A Nanaimo music and art venue is a casualty of COVID-19.
This weekend the White Room announced on its Facebook page that after three years, the space was closing its doors at 4 Church St. due to the cost of being unable to host events due to the COVID-19 pandemic.
“After careful thought and analysis of the current situation, we feel there is no other choice then to close the White Room,” the statement said. “Despite the recent outpouring of support for the space, it is no longer financially viable. We always ran the space on the tightest of margins and the coronavirus shutdown has now pushed us beyond.”
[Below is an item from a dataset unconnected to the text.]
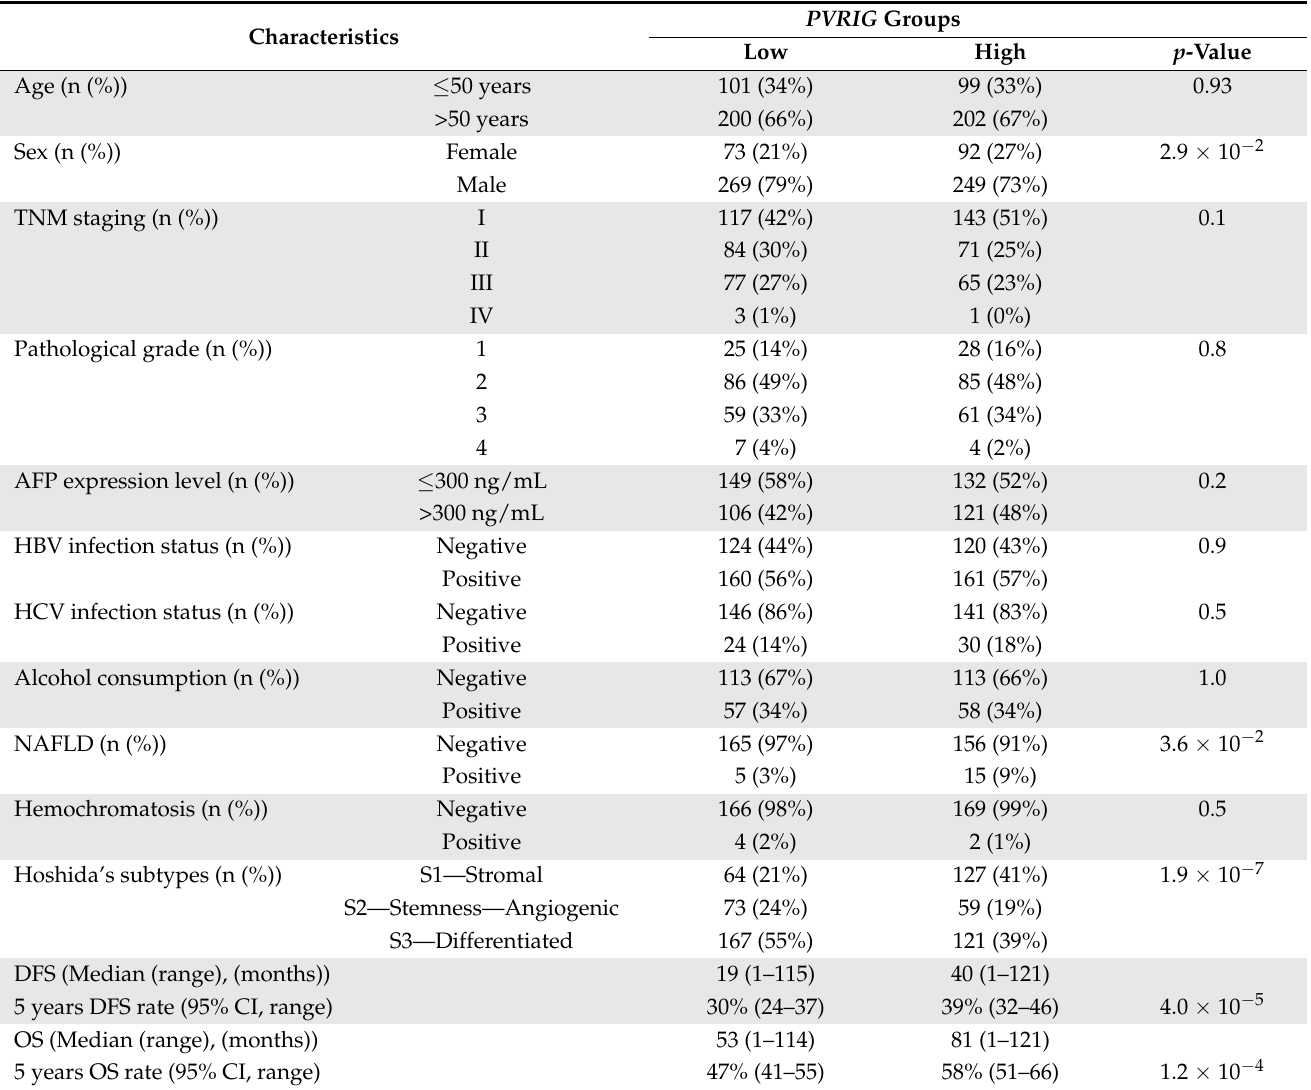
Table 2. Correlations of PVRIG gene expression with clinicopathological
Shortly after gatherings were banned, and social distance orders put in place, the venue launched a crowdfunding campaign to help it weather the pandemic. As of April 30 the campaign exceeded its $1,500 goal by $370, but White Room co-manager Dave Read said keeping the venue open, while being unable to use it, “wasn’t going to make sense financially.”
“We thank everybody for the support over the years,” Read said. “We had done a GoFundMe, which we offered anybody who wants to get their money back, we would send their money back. But most people have said, ‘You know what? Hold on to it and keep bringing interesting stuff in to Nanaimo.’”
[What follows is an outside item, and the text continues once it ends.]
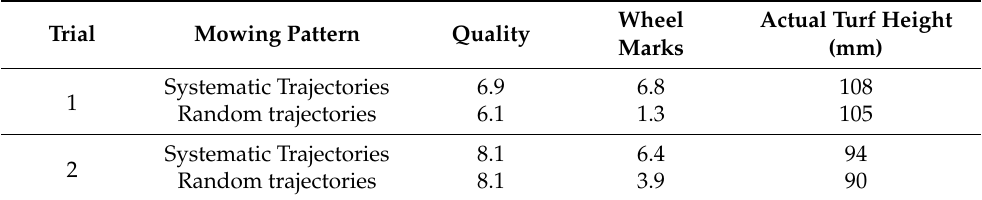
Table 4. Results for turf parameters evaluated during the two trials. Data were pooled over the 4 replications.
Read said the goal of the White Room was to present music that normally wouldn’t have a venue, particularly “experimental,” “outsider music” that requires a quiet space for “deep listening.” He said the White Room team – Chris Thompson, Jack Tieleman, Valentina Cardinalli and Brendan Holm – accomplished that mission.
“I think we succeeded in bringing some incredible acts into Nanaimo as well as showcasing a lot of the dynamite music and art that comes out of Nanaimo,” he said. “And I would also say our mission is not over.”
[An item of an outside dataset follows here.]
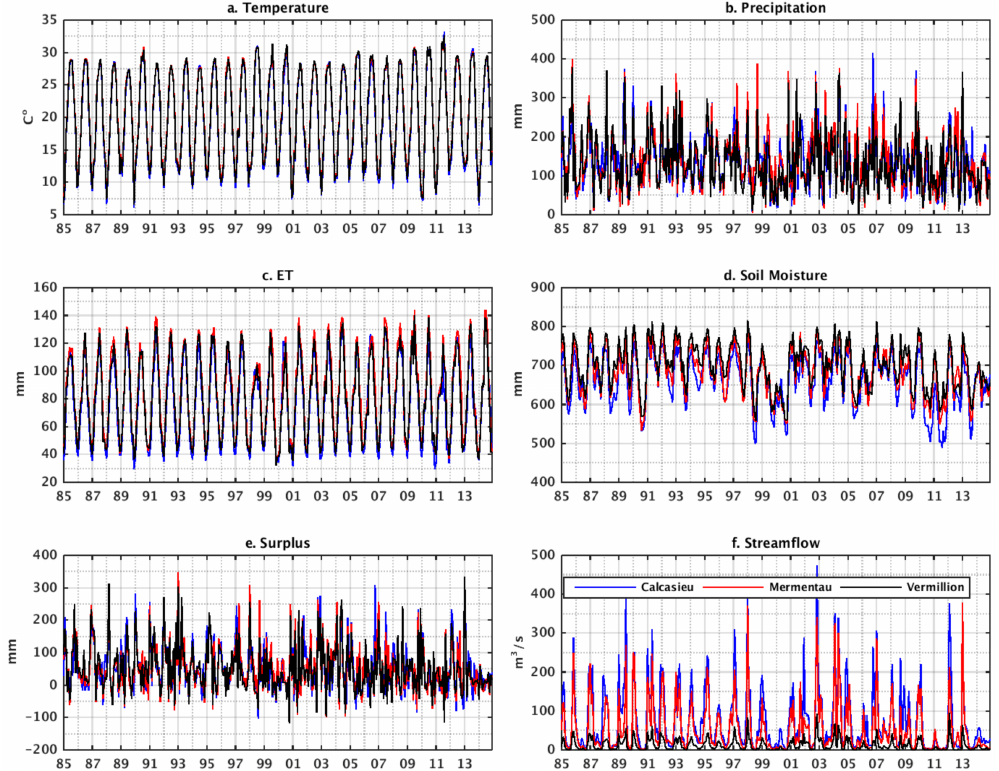
Figure 7. Monthly ( a ) temperature, and ( b ) precipitation from NLDAS-2, and model simulated monthly ( c ) evapotranspiration, ( d ) soil moisture, ( e ) water surplus, and ( f ) streamflow for the Calcasieu (blue), Mermentau (red), and Vermilion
In a hopeful note, the Facebook message added that “once the dust settles, we hope to re-emerge with offerings of the strange and wonderful yet again.” Read said he’s not sure what that might look like, but it’s something Nanaimo needs.
“It’s a valuable thing,” he said. “We didn’t make any money. If a capitalist is looking to see how the White Room did, it would probably look like a failure to them because it didn’t generate tons of profit. But to anybody who was there, it was a resounding success because we brought culture from all over the world to our little town.”